A. I receive a number of questions regarding damage to Carolina cherry or that they don't look very good. The majority of the reasons why this plant struggles here is because it is native to the southeastern United States where the soils are rich and moist. They will struggle here if they do not receive TLC. The other problem may be where they are planted.

Closeup of the trunk. This is usually due to sunburn on the
trunk due to planting in very hot locations in the yard and
leaf loss that allows direct sunlight to damage the trunk.
Leaf drop of Carolina Cherry Laurel. In this case the cement
and bricks surrounding the plant could poise some problems.
            Your Carolina cherry laurel most likely has been damaged by the intense sunlight of our desert Southwest. When damaged by strong sunlight, we see limb and branch dieback accompanied by leaf drop.

Often times this damage is black with brittle limbs and bark that peels. Frequently the tops of these trees will die as well. They tend to look very
sparse in our climate and soils.

            Because this plant is not a southwestern US native, we have to be careful with it here. When planting it, the soil must be enriched with compost at the time of planting and the surface of the soil should be covered with wood mulch, not rock mulch.
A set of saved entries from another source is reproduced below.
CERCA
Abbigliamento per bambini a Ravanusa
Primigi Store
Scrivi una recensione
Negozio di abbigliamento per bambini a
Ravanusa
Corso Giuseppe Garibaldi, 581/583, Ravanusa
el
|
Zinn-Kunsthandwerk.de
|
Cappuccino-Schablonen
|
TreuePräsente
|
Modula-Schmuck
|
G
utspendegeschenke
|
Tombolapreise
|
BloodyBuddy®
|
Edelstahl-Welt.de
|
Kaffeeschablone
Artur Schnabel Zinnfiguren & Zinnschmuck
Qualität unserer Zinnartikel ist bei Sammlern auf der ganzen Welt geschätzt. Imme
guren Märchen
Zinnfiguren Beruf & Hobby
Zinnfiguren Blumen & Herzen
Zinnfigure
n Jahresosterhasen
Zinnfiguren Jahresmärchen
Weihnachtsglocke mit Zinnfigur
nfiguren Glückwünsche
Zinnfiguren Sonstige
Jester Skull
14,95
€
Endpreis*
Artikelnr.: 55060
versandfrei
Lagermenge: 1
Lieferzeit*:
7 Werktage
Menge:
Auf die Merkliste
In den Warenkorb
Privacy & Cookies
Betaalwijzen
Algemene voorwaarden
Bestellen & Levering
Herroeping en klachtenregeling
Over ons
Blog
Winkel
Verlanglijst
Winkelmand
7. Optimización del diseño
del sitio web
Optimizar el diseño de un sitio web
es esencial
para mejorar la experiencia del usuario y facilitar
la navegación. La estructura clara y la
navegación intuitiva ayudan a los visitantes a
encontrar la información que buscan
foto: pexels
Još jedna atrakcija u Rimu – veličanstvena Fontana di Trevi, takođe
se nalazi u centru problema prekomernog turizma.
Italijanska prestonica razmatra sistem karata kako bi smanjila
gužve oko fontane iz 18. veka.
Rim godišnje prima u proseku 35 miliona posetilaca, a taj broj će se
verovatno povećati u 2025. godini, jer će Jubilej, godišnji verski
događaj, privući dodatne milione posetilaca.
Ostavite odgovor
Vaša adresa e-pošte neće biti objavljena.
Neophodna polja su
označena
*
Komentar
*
            They struggle in very hot locations. This includes the south and west exposures of the landscape particularly close to the very hot walls. They perform better if clustered with other plants with similar soil and water requirements.

Same CCL as above but showing one is performing better than the other when
growing under similar circumstances. It is possible the one on the left will
do the same thing over time. It is also possible there could be some root disease
problems due to the cement and possible overwatering and/or collar rot disease.
            They may develop yellow leaves which would be corrected by applying an appropriate iron fertilizer. The one I always recommend is the iron chelate EDDHA. It is stable when applied to the soil regardless of the alkalinity. This is not true of other iron fertilizers.